The learning workflow is shown in Figure 2. Given a set of binary-labeled training samples from an expression dataset, the workflow starts by ranking the provided collection of a priori-defined gene sets according to their power to discriminate sample classes. The resulting ranked list is subsequently used to select the gene sets which form set-level sample features. Each such feature is then assigned a value for each training sample by aggregating the expressions in the gene set corresponding to the feature. An exception to this pattern is the None alternative of the aggregation factor, where expressions are not aggregated, and features correspond to genes instead of gene sets. This alternative is considered for comparative purposes. Figure 3 illustrates the resulting sample representation for four combinations of the selection and aggregation alternatives. Next, a machine learning algorithm produces a classifier from the reformulated training samples. Finally, the classifier's predictive accuracy is calculated as the proportion of samples correctly classified on an independent testing sample fold. For compatibility with the learned classifier, the testing samples are also reformulated to the set level prior to testing, using the same selected gene sets and aggregation mechanism as in the training phase.

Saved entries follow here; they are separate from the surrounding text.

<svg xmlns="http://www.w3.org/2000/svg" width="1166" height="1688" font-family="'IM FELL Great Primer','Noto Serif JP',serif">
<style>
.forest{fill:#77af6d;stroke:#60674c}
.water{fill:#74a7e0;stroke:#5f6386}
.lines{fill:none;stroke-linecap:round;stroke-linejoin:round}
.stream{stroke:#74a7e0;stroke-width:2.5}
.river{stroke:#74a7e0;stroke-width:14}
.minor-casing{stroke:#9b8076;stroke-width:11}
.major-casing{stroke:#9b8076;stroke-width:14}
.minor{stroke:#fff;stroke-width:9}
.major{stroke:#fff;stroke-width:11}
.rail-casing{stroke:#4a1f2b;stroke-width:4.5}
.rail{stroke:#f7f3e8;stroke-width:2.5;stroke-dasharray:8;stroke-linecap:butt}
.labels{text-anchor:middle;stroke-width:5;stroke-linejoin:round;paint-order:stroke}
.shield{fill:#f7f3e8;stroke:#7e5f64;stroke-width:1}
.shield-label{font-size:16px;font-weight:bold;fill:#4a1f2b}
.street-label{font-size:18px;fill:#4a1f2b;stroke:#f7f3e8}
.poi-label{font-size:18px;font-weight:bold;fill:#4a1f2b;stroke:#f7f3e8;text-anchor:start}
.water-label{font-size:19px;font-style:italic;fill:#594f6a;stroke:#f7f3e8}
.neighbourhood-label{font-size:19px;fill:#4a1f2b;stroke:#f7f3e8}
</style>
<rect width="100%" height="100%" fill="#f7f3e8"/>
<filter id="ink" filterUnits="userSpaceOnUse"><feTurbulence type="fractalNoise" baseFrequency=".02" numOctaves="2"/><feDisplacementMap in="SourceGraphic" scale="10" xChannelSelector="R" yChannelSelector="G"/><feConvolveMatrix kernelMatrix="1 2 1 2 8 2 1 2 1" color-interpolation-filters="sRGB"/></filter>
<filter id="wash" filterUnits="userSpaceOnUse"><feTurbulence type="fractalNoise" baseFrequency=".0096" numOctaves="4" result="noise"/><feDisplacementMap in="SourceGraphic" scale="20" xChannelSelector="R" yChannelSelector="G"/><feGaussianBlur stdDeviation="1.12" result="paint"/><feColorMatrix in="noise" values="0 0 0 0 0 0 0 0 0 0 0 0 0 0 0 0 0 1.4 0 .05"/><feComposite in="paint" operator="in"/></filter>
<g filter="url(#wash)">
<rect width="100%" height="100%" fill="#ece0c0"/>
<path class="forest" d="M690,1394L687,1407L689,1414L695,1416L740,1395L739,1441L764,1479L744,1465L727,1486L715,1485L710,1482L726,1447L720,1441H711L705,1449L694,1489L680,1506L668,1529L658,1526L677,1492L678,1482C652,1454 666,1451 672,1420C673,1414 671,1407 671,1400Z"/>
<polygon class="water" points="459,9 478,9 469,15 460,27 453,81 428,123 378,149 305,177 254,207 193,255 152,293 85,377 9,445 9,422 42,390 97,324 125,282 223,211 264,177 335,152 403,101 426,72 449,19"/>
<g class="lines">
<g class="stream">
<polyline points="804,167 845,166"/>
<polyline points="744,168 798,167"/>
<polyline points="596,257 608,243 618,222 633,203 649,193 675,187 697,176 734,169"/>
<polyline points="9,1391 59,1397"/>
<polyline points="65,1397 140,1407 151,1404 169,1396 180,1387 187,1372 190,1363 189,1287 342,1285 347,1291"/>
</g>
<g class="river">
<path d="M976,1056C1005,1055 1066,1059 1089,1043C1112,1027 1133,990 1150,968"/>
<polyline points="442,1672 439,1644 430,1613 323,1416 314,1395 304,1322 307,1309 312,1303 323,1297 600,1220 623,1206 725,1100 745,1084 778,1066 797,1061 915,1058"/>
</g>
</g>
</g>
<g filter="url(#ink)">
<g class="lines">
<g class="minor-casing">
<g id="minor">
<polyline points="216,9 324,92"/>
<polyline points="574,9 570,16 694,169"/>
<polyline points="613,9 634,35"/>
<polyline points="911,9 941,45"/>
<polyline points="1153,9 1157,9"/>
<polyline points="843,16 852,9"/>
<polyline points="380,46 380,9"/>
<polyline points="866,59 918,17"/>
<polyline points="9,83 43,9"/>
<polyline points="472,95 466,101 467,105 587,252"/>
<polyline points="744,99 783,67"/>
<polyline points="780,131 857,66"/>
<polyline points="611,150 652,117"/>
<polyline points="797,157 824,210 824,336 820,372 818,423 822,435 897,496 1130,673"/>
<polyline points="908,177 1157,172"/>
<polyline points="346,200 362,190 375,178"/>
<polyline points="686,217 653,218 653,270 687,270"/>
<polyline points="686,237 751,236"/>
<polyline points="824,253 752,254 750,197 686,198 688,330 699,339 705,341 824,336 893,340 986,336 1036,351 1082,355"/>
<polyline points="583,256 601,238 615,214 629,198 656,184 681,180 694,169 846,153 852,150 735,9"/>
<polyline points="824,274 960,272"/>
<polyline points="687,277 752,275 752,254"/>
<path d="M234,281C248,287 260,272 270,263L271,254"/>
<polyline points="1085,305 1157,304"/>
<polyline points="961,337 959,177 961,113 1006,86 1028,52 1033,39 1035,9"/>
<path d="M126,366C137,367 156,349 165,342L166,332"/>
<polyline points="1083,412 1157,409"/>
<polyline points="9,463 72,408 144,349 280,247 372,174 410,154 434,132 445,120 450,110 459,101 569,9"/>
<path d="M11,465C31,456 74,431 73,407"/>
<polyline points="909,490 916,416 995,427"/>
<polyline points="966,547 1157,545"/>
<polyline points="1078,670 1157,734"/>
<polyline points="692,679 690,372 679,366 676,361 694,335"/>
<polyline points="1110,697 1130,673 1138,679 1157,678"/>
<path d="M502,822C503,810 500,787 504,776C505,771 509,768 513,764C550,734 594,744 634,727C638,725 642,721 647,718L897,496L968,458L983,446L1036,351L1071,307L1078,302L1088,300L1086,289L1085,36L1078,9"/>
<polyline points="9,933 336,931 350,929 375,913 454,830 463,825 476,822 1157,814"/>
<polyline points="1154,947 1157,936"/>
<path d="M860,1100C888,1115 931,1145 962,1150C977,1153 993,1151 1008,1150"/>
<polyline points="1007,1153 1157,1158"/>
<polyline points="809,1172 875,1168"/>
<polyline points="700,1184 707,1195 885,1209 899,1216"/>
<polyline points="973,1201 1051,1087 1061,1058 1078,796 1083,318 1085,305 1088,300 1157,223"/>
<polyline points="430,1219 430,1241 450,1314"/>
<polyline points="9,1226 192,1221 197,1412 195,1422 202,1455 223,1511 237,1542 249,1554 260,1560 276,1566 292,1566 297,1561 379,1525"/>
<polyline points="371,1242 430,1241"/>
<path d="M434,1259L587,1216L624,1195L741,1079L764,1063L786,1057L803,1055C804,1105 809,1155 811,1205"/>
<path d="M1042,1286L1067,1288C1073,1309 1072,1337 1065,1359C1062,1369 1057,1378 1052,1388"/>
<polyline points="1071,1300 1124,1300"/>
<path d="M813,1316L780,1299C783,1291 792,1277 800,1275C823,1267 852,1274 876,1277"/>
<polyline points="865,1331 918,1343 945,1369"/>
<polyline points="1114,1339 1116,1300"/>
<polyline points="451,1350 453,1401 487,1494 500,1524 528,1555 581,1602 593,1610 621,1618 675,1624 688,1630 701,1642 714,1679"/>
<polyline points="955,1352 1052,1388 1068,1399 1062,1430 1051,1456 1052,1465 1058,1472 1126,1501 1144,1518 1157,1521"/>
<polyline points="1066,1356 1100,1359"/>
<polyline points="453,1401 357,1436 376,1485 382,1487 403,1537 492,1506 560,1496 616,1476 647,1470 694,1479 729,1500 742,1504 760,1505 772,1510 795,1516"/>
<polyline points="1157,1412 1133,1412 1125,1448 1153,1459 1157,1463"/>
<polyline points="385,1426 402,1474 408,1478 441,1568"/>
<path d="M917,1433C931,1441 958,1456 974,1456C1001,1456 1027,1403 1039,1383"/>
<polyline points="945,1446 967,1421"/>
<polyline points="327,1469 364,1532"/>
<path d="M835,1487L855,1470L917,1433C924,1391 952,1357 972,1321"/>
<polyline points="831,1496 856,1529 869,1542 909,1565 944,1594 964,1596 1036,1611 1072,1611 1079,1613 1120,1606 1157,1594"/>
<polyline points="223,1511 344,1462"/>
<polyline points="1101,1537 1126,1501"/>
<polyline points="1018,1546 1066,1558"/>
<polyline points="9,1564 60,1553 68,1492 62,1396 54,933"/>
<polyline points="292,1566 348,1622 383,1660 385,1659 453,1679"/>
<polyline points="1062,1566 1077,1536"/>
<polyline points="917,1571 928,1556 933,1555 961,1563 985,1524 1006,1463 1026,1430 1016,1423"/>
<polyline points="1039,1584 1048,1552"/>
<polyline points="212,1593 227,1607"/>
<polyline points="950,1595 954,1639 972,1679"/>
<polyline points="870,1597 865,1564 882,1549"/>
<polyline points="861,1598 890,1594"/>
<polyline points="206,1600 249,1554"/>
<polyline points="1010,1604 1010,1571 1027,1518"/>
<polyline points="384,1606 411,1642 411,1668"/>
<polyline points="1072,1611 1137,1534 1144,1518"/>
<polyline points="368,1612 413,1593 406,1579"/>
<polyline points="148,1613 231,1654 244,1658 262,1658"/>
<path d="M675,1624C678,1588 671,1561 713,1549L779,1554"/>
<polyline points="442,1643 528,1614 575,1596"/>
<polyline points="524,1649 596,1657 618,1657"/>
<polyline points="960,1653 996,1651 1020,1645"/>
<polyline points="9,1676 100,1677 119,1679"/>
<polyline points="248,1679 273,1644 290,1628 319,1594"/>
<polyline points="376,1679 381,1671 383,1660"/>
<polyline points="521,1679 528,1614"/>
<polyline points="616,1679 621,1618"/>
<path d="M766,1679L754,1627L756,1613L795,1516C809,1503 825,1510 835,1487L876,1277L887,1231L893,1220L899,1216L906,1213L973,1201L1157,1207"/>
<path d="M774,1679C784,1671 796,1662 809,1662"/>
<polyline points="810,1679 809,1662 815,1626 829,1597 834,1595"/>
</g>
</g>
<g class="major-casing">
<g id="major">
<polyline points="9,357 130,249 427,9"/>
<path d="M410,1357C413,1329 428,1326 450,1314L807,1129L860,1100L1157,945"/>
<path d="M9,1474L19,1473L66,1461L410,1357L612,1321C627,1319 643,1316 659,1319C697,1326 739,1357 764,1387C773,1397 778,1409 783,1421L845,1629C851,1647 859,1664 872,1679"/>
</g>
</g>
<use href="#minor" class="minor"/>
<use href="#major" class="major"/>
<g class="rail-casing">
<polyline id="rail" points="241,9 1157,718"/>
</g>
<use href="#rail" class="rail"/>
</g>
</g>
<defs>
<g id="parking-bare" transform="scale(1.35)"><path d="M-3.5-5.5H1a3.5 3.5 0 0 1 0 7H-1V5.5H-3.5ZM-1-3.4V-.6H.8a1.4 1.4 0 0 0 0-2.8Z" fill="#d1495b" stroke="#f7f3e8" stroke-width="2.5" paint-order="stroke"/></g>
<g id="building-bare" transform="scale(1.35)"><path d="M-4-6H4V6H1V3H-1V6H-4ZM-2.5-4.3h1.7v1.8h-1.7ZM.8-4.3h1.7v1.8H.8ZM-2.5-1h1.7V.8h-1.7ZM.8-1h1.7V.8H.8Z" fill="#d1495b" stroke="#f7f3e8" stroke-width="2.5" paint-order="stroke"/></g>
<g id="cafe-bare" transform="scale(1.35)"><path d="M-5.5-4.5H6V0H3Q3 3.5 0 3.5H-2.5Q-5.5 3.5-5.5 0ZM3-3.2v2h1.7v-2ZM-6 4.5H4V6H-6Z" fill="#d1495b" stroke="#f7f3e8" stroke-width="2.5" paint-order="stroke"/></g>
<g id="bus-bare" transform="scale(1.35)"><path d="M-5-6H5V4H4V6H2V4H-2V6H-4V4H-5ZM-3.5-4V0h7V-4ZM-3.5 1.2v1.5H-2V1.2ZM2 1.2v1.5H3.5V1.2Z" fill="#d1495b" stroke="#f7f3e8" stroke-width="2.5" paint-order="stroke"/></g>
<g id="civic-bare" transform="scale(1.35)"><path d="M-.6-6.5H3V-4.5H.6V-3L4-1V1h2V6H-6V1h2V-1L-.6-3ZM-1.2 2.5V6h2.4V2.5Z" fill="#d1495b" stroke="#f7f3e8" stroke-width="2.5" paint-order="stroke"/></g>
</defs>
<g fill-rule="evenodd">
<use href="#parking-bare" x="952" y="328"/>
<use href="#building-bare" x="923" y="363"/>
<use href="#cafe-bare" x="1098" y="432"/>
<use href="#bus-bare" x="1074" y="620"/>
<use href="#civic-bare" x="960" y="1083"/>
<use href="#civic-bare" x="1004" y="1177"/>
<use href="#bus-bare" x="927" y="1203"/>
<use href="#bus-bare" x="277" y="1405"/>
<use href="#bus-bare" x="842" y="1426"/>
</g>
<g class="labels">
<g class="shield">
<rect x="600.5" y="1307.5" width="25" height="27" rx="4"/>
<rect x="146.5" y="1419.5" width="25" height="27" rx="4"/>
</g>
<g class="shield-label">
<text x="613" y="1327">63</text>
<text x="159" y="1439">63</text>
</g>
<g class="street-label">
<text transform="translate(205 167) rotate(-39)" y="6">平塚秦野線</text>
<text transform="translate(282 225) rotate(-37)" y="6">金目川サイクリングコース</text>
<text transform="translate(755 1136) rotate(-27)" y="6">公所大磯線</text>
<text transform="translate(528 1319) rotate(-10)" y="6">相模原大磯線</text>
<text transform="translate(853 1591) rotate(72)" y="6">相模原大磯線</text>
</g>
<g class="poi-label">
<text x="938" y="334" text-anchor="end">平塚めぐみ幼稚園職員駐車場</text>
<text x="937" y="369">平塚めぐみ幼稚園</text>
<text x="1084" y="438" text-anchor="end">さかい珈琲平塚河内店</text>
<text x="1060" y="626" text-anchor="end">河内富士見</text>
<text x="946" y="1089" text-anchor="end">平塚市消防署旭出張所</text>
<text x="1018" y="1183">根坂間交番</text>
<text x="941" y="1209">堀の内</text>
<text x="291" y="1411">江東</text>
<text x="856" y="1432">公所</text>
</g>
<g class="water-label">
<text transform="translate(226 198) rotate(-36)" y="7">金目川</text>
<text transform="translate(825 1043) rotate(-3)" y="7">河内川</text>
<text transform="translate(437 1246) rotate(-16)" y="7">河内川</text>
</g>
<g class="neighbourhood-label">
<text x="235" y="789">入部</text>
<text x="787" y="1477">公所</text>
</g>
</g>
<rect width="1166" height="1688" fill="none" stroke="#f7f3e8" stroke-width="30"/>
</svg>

Seven factors along the workflow influence its result. The alternatives considered for each of them are summarized in Table 1. We want to assess the contributions of the first four factors (top in table). The remaining three auxiliary factors (bottom in table) are employed to diversify the experimental material and thus increase the robustness of the findings. Factor 7 (testing fold) is involved automatically through the adoption of the 10-fold cross-validation procedure (see e.g. chap. 7 in [8]). We execute the workflow for each possible combination of factor alternatives, obtaining a factored sample of 792,000 predictive accuracy values.

While the measurements provided by the above protocol allow us to compare multiple variants of the set-level framework for predictive classification, we also want to compare these to the baseline gene-level alternative usually adopted in predictive classification of gene expression data. Here, each gene interrogated by a microarray represents a feature. This sample representation is passed directly to the learning algorithm without involving any of the pre-processing factors (1-4 in Table 1). The baseline results are also collected using the 5 different learning algorithms, the 30 benchmark datasets and the 10-fold cross-validation procedure (i.e. Factors 5-7 in Table 1 are employed). As a result, an additional sample of 1,500 predictive accuracy values is collected for the baseline variant.

Finally, to comply with the standard application of the cross-validation procedure, we averaged the accuracy values corresponding to the 10 cross-validation folds for each combination of the remaining factors. The subsequent statistical analysis thus deals with a sample of 79,200 and 150 measurements for the set-level and baseline experiments, respectively, described by the predictive accuracy value and the values of the relevant factors.

All statistical tests conducted were based on the paired Wilcoxon test (two-sided unless stated otherwise). For pairing, we always related two measurements equal in terms of all factors except for the one investigated. The stronger t-test is more usual in analysis of predictive accuracy samples in literature but our preliminary normality tests did not justify its application. Given the extent of the collected samples, the Wilcoxon test was sufficient to support the conclusions reported. Besides, the Wilcoxon test is argued [25] to be statistically safer than the t-test for comparing classification algorithms over multiple data sets.